Federal Reserve Chairman Jerome Powell has been trying to be transparent by holding press conferences after each policy-making meeting of the central bank to explain the thinking of the Fed governors who set interest rate policy. But after cutting interest rates for the first time since the Great Recession, when Powell spoke with the media about the highly uncertain economic outlook he faces, the chairman sowed confusion and uncertainty, both of which the financial markets despise. Investors who had been anticipating a gradual lowering of interest rates were suddenly unsure as to whether the central bank’s rate reduction on July 31 might be the first in a series of cuts, or a “mid-cycle adjustment,” as Powell speculated it might be, which could be followed by an interest rate hike. As the press conference continued, the Dow Jones Industrial Average plunged 350 points in a matter of minutes.

Rather than delivering transparency that would reassure investors, the Fed chairman’s openness threw a cloud of uncertainty over the investment outlook. When President Trump announced plans to impose new tariffs on China, an already wobbly stock market was ready to tumble. By week’s end the Dow had lost more than 700 points, a drop of 2.6 percent, as investors fled to the safety of gold, which climbed 2.4 percent.

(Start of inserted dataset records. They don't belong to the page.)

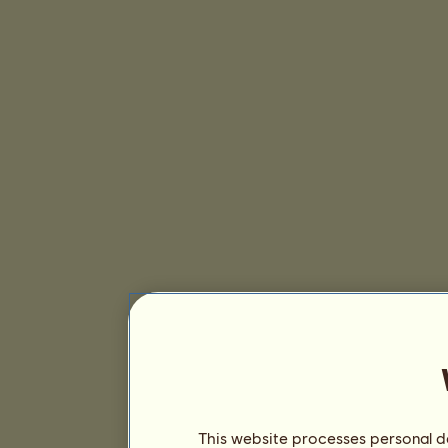
This website processes personal da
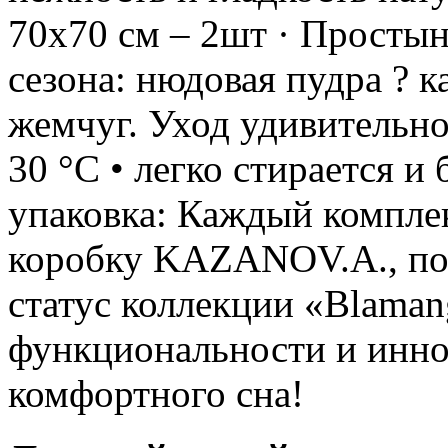
70х70 см – 2шт · Простын
сезона: нюдовая пудра ? к
жемчуг. Уход удивительно
30 °C • легко стирается и
упаковка: Каждый компле
коробку KAZANOV.A., п
статус коллекции «Blaman
функциональности и инно
комфортного сна!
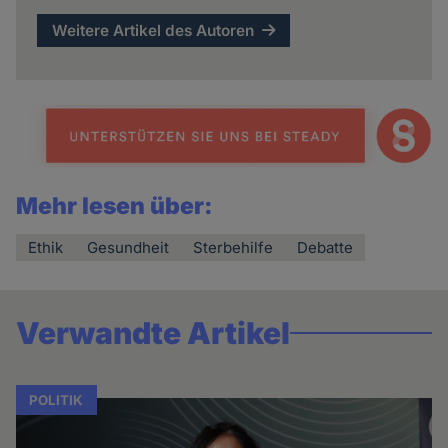
Weitere Artikel des Autoren
Mehr lesen über:
Ethik
Gesundheit
Sterbehilfe
Debatte
Verwandte Artikel
POLITIK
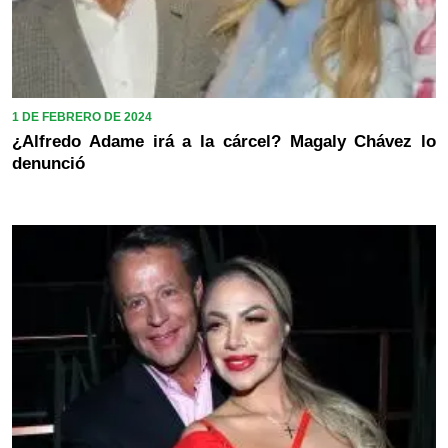
1 DE FEBRERO DE 2024
¿Alfredo Adame irá a la cárcel? Magaly Chávez lo
denunció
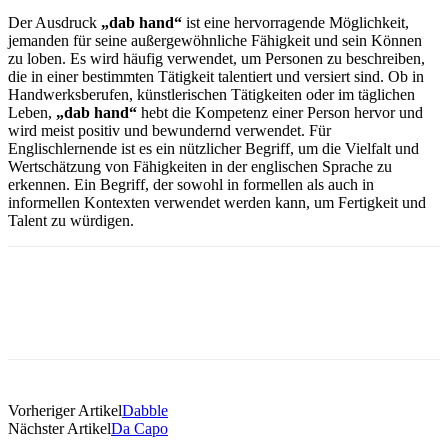
Der Ausdruck
„dab hand“
ist eine hervorragende Möglichkeit,
jemanden für seine außergewöhnliche Fähigkeit und sein Können
zu loben. Es wird häufig verwendet, um Personen zu beschreiben,
die in einer bestimmten Tätigkeit talentiert und versiert sind. Ob in
Handwerksberufen, künstlerischen Tätigkeiten oder im täglichen
Leben,
„dab hand“
hebt die Kompetenz einer Person hervor und
wird meist positiv und bewundernd verwendet. Für
Englischlernende ist es ein nützlicher Begriff, um die Vielfalt und
Wertschätzung von Fähigkeiten in der englischen Sprache zu
erkennen. Ein Begriff, der sowohl in formellen als auch in
informellen Kontexten verwendet werden kann, um Fertigkeit und
Talent zu würdigen.
Vorheriger Artikel
Dabble
Nächster Artikel
Da Capo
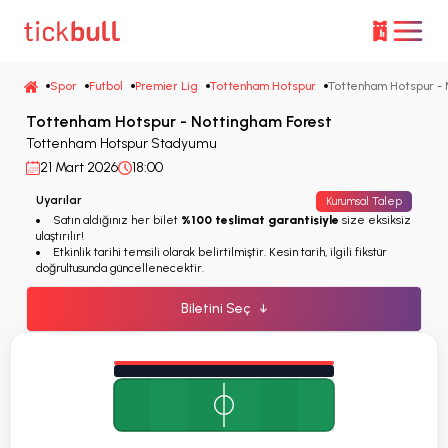
Spor
Futbol
Premier Lig
Tottenham Hotspur
Tottenham Hotspur - 
Tottenham Hotspur - Nottingham Forest
Tottenham Hotspur Stadyumu
21 Mart 2026
18:00
Uyarılar
Kurumsal Talep
Satın aldığınız her bilet
%100 teslimat garantisiyle
size eksiksiz
ulaştırılır!
Etkinlik tarihi temsili olarak belirtilmiştir. Kesin tarih, ilgili fikstür
doğrultusunda güncellenecektir.
Biletini Seç
↓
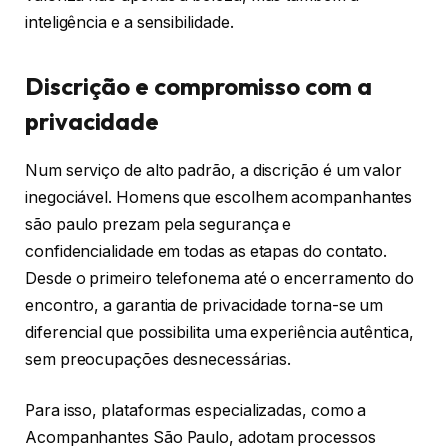
inteligência e a sensibilidade.
Discrição e compromisso com a
privacidade
Num serviço de alto padrão, a discrição é um valor
inegociável. Homens que escolhem acompanhantes
são paulo prezam pela segurança e
confidencialidade em todas as etapas do contato.
Desde o primeiro telefonema até o encerramento do
encontro, a garantia de privacidade torna-se um
diferencial que possibilita uma experiência autêntica,
sem preocupações desnecessárias.
Para isso, plataformas especializadas, como a
Acompanhantes São Paulo, adotam processos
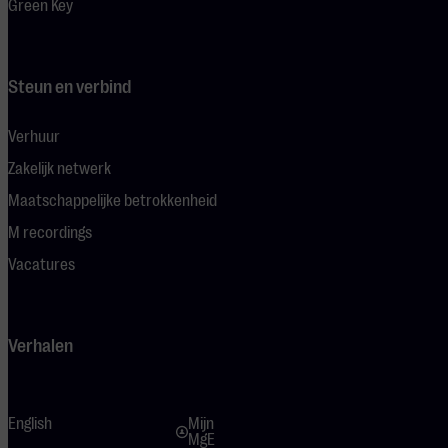
Green Key
Steun en verbind
Verhuur
Zakelijk netwerk
Maatschappelijke betrokkenheid
M recordings
Vacatures
Verhalen
English
Mijn
MgE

The central bank governors had already come under criticism from veteran Fed watchers when they boosted interest rates in mid-December. Then, in March, the Fed reversed course, stating there would be no more interest rate increases for the year. It is highly unusual for the Fed to make such a forecast about future policy plans. Now the Fed has cut interest rates, leaving the future up in the air.

The flip-flopping Fed has even come under attack from The Wall Street Journal, which declared in an editorial titled, “The Confusing Federal Reserve,” the Fed is “making up policy on the fly” and argued the central bank “bounces from tightening to easing based on inconsistent logic.” 

A Federal Reserve in apparent chaos may be a serious risk to investors holding stocks priced near perfection in an economy showing signs of a slowdown. During times like these, gold’s status as a safe haven is as important as ever.